ASSIGNMENT — Gather the lines below that include the string "into", copying each in full.

--- MATERIAL SUPPLIED ---

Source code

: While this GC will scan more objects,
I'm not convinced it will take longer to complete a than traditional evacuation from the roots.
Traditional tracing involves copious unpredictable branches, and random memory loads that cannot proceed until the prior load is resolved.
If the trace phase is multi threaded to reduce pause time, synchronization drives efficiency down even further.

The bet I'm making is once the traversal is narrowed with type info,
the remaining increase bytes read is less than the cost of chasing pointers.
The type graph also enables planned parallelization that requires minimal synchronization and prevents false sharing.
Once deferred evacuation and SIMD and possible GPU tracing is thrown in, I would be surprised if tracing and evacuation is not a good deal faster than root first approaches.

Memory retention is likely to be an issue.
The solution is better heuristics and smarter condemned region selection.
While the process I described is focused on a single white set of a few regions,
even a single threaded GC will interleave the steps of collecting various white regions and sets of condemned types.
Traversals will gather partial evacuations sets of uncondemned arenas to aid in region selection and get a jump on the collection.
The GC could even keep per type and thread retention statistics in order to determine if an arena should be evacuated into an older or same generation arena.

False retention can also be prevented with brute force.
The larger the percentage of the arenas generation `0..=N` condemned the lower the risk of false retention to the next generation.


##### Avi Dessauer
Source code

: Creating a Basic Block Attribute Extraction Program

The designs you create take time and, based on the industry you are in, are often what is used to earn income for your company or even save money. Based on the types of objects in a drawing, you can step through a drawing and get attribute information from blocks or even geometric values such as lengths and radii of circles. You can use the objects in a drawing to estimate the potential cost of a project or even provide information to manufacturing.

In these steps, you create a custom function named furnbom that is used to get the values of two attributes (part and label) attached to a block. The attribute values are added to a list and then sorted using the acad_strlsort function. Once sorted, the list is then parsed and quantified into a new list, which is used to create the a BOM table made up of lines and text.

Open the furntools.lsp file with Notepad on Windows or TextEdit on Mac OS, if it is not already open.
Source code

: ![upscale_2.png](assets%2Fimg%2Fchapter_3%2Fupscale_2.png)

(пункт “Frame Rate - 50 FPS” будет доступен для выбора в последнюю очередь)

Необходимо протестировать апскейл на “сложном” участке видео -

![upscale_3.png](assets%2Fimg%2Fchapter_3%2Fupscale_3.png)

---

RESPONSE TO THE EXERCISE —
The GC could even keep per type and thread retention statistics in order to determine if an arena should be evacuated into an older or same generation arena.
In these steps, you create a custom function named furnbom that is used to get the values of two attributes (part and label) attached to a block. The attribute values are added to a list and then sorted using the acad_strlsort function. Once sorted, the list is then parsed and quantified into a new list, which is used to create the a BOM table made up of lines and text.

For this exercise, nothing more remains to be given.